At last, cancer reproducibility project releases some results — and they’re mixed

Nearly five years ago, researchers suggested that the vast majority of preclinical cancer research wouldn’t hold up to follow-up experiments, delaying much needed treatments for patients. In a series of articles publishing tomorrow morning, eLife has released the results of the first five attempts to replicate experiments in cancer biology — and the results are decidedly mixed.

As our co-founders Adam Marcus and Ivan Oransky write in STAT, the overall take-home message was that two studies generated findings similar to the original, one did not replicate the original, and two others were inconclusive.

They quote Brian Nosek, a psychologist at the University of Virginia, in Charlottesville, who runs the Center for Open Science, who has been leading the replication effort in his own field:

Reproducibility is hard, and once you fail to reproduce something it isn’t always obvious why.

The new articles, added Nosek,

are additional evidence that we don’t quite understand this as well as we thought we did.

(Full disclosure: Retraction Watch is partnering with the Center on a database of retractions.)

This is just the first wave of results: The authors plan on performing and publishing more than 20 replication efforts. And they had hoped for more, Marcus and Oransky write:

The effort isn’t cheap: Each replication took an average of nearly seven months to complete, at an average cost of about $27,000, according to data from the investigators.  (Budget concerns had earlier forced the group to cut from 50 to 37 the number of trials they could re-run.)
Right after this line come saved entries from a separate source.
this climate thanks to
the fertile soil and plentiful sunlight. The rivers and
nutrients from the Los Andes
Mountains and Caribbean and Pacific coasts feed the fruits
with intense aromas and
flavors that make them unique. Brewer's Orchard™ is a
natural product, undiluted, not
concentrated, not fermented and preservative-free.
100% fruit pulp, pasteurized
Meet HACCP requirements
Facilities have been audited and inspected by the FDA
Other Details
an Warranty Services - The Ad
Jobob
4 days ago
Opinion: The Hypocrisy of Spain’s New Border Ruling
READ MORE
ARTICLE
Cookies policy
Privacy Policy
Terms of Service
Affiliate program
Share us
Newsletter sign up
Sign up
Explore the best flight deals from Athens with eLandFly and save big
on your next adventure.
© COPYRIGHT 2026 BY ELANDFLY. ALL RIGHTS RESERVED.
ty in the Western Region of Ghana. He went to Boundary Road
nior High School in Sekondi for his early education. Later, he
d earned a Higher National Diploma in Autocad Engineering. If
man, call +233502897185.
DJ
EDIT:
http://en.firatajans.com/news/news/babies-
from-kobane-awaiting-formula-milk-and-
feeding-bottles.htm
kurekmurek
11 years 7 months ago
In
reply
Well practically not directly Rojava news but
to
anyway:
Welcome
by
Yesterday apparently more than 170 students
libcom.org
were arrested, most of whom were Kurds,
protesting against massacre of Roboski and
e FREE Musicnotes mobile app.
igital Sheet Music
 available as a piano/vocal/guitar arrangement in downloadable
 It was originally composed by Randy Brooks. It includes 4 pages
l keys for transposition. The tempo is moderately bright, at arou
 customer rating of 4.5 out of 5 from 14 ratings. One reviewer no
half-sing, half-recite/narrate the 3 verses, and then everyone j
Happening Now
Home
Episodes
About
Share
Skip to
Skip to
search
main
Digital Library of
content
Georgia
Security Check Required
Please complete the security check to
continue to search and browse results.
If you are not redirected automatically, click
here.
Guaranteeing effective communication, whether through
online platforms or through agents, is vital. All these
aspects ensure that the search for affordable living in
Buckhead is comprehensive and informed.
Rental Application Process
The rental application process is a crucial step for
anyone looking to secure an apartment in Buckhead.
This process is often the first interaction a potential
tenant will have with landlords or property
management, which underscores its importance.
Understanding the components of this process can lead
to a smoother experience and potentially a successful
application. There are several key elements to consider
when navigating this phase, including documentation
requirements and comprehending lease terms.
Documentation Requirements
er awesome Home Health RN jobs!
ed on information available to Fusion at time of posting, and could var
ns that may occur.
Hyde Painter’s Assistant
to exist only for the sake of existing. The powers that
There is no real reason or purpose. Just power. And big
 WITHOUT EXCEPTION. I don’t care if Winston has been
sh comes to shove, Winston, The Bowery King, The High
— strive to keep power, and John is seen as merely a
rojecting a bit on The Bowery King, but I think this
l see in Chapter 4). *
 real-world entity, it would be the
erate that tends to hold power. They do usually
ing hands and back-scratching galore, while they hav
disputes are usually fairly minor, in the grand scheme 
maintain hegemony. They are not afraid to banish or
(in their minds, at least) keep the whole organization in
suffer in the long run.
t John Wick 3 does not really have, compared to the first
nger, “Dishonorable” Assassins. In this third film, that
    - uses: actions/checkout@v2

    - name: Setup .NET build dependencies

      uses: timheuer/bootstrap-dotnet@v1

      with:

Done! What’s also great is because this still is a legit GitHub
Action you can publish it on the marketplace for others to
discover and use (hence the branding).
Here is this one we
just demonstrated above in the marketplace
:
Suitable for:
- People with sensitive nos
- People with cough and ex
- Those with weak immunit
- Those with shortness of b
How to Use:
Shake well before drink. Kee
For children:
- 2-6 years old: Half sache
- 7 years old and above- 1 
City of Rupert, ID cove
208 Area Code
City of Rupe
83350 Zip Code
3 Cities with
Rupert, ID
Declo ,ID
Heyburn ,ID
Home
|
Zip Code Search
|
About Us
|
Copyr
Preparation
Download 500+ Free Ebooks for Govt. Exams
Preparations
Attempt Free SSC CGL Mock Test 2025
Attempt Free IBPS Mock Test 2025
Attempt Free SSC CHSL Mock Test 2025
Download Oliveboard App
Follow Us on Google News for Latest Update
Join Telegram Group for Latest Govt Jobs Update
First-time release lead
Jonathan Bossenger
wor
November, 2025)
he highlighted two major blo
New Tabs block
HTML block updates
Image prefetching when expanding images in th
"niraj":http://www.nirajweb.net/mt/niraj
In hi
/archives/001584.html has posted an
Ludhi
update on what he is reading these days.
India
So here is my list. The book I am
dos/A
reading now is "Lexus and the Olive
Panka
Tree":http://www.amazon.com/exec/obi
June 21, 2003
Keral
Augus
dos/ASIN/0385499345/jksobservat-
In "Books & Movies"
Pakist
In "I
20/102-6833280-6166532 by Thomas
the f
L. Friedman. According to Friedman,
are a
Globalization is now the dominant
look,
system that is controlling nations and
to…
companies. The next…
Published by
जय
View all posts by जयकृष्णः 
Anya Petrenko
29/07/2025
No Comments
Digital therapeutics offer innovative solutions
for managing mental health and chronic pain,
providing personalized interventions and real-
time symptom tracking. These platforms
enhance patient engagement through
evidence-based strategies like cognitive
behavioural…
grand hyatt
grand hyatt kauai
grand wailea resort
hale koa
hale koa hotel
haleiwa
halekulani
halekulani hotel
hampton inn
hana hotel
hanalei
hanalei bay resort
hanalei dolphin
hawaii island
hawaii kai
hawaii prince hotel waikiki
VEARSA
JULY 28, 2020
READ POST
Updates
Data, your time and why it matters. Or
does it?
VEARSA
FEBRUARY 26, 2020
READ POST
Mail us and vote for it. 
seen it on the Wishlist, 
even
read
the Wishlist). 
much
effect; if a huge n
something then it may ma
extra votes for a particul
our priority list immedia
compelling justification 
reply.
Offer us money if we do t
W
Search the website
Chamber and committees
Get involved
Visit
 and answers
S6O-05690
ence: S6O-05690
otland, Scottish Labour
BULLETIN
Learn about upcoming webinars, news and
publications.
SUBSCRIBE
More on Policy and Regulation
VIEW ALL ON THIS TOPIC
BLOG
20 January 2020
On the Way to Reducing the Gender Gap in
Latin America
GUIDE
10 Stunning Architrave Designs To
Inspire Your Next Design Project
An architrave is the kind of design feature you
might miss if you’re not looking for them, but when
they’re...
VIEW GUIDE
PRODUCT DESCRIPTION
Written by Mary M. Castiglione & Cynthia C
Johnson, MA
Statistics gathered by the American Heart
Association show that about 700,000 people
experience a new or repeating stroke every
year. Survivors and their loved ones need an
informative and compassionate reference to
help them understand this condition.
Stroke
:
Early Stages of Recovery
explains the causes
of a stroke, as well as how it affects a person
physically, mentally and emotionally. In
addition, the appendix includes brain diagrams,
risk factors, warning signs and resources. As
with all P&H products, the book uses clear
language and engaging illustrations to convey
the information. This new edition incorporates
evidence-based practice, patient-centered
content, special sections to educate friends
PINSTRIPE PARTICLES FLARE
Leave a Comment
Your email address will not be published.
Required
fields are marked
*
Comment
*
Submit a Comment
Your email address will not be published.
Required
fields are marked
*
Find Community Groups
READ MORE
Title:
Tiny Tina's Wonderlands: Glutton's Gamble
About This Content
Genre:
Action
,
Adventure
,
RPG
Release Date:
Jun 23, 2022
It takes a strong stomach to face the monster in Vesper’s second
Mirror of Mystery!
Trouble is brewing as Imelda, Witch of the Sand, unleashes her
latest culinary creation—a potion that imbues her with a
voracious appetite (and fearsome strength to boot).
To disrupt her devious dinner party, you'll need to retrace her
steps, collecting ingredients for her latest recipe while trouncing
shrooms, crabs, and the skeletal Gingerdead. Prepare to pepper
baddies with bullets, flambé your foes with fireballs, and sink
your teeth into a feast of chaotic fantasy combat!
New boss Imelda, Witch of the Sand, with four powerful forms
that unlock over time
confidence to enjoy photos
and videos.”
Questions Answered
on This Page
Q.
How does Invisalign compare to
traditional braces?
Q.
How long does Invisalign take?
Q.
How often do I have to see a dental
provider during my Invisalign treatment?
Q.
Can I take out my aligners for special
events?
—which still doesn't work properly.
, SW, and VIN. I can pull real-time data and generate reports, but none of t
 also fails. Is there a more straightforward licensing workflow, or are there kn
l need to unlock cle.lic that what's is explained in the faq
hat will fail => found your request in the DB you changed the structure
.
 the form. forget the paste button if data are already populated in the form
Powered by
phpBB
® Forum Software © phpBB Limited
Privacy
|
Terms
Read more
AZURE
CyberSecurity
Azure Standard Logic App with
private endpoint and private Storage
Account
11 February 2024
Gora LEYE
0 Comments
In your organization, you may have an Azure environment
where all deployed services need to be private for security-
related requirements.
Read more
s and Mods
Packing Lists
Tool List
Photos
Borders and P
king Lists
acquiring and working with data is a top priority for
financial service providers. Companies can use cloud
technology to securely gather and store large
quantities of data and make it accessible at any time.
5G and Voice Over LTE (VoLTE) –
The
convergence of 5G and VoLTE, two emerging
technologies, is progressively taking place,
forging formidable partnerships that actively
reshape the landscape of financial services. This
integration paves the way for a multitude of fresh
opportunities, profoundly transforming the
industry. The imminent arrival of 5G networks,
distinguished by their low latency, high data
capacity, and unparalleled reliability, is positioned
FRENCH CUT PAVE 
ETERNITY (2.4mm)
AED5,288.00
The effort would be easier if researchers cooperated, they add:

Although many researchers the group contacted were gracious and eager to help – providing additional information about their methods – others were less forthcoming. One group took 111 days to respond; another ignored the request.

In an accompanying editorial publishing tomorrow, Nosek and Timothy Errington, the “metascience manager” at the Center for Open Science, caution that being able to replicate a result doesn’t automatically mean the result is correct — and vice versa:

Scientific claims gain credibility by accumulating evidence from multiple experiments, and a single study cannot provide conclusive evidence for or against a claim. Equally, a single replication cannot make a definitive statement about the original finding. However, the new evidence provided by a replication can increase or decrease confidence in the reproducibility of the original finding.

Indeed, as an accompanying editorial notes, one of the studies whose replication efforts produced somewhat inconclusive results has led to a clinical trial for an antibody therapy. Whether or not it is effective in patients remains to be seen.